La manière de conduire un entretien dépend de plusieurs facteurs : selon si l’on a une visée diagnostic thérapeutique, l’objectif ne sera pas le même. De plus il diffère de la formation que l’on a, de la demande du patient, du moment, des conditions de l’entretien. L’entretien s’appuie sur des techniques, des outils et attitudes différentes.

Le postulat de départ : il existe chez tout être humain des potentialités qui peuvent être développées au sein d’une relation inter-personnelle : plus qu’une technique, c’est une véritable attitude, une façon d’être et de se comporter dans la relation à l’autre.

Dans cette approche, il y a centration sur l’individu et non pas sur le problème. Ce n’est pas de résoudre tel problème particulier mais de favoriser la maturié du sujet afin de lui permettre d’être son propre acteur de sa résolution pour qu’il puisse réagie seul à l’avenir. On ne doit donc pas résoudre le problème du patient puisque tout individu a des ressources.
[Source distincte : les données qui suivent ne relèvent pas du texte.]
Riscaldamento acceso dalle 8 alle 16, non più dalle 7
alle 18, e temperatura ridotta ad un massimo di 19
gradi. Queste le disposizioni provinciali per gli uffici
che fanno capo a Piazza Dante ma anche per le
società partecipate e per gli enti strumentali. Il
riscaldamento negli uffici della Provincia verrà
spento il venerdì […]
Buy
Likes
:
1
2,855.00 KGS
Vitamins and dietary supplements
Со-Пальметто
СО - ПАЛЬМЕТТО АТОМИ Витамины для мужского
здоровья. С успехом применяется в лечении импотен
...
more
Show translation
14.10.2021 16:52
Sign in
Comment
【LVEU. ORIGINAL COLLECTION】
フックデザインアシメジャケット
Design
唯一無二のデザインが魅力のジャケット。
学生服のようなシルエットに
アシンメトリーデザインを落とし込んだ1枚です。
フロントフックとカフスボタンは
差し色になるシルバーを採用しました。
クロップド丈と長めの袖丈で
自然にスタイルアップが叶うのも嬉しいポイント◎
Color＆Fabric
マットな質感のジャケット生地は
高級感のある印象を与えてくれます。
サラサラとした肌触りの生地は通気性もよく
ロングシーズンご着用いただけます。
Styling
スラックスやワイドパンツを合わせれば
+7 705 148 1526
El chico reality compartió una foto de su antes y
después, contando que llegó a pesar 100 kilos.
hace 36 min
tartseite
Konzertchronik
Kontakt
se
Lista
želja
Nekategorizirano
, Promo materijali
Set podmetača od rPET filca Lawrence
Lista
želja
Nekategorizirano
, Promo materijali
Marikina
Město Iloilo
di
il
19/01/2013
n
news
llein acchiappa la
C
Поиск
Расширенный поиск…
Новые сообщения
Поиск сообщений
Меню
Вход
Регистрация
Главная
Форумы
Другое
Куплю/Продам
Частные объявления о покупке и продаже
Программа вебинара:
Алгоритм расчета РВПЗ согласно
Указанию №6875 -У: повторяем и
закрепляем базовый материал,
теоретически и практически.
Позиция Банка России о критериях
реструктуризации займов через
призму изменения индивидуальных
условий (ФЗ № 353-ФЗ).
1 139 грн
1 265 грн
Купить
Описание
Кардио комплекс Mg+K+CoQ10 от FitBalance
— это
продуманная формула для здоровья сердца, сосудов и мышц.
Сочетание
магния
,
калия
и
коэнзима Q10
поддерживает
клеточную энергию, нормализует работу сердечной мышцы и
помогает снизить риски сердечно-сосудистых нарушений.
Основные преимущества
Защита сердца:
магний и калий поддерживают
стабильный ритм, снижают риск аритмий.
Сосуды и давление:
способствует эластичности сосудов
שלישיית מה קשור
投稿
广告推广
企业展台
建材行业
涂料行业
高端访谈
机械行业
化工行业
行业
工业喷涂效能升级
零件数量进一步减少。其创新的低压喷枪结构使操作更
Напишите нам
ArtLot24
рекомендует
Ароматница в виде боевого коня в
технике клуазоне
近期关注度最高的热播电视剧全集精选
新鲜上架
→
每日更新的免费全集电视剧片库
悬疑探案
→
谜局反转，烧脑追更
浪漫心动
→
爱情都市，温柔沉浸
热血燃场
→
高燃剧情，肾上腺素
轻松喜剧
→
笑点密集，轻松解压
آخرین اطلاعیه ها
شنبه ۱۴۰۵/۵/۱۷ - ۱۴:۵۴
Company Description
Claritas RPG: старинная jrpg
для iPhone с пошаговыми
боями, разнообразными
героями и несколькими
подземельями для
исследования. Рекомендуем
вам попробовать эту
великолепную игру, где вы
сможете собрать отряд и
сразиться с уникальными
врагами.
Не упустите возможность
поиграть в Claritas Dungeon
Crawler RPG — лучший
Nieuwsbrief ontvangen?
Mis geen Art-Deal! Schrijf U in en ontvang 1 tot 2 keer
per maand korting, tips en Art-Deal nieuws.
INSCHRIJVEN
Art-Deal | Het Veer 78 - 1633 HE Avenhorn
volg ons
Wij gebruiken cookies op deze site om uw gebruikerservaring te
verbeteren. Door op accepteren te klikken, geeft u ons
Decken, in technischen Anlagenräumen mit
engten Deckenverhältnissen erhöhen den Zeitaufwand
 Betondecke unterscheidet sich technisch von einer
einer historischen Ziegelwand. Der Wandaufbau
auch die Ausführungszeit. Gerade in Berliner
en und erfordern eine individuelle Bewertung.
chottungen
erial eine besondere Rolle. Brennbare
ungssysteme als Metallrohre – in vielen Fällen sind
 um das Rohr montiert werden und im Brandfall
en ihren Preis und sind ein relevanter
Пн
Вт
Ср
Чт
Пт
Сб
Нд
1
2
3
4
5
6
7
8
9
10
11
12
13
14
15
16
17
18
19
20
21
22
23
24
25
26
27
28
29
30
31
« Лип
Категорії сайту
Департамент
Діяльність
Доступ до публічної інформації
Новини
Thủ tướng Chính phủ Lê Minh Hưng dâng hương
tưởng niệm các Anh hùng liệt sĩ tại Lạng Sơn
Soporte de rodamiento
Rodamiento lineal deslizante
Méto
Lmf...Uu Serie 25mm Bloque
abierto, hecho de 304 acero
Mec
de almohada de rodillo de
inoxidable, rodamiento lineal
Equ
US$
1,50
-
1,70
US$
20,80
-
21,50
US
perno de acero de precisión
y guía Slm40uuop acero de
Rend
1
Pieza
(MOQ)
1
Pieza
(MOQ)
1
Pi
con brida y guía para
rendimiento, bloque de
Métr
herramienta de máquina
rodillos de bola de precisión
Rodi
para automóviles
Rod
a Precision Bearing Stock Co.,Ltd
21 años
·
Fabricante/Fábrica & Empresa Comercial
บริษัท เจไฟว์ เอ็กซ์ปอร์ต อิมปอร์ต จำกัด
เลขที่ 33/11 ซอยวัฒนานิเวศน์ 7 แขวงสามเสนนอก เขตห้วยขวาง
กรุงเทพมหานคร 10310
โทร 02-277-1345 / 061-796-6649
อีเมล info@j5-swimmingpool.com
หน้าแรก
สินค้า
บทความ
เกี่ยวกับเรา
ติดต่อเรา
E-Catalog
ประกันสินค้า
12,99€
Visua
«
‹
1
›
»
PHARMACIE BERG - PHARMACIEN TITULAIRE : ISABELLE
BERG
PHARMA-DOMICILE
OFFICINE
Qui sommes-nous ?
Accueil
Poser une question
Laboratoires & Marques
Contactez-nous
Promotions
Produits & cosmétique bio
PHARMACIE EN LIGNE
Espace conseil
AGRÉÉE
Elle met l’accent sur ce qui est vécu, sur les aspects affectifs de la situation et moins sur les aspects intellectuels. L’individu n’est pas incompétent à résoudre faute de savoir mais plutôt parce que dans la situation il existe une satisfaction émotionnelle (si l’individu n’arrive pas à soritr d’une situation même mauvaise, c’est qu’il en tire un certain plaisir).

Autre particularité, on approche le présent mais pas le passé (c’est une approche humaniste). Les émotions se révèlent aussi dans les phénomènes atuels donc pas besoin de revenir dans le passé.

L’individu va apprendre à se comprendre, faire des choix de manière indépendante au sein de l’entretien qui devient une expérience de maturation.

Pour ROGERS, l’approche non directive suppose d’accepter le patient dans sa globalité, dans son discours, tel qu’il est : le patient sera donc à même d’accepter ce qu’il est, le thérapeute soit être considérer comme son mirroir.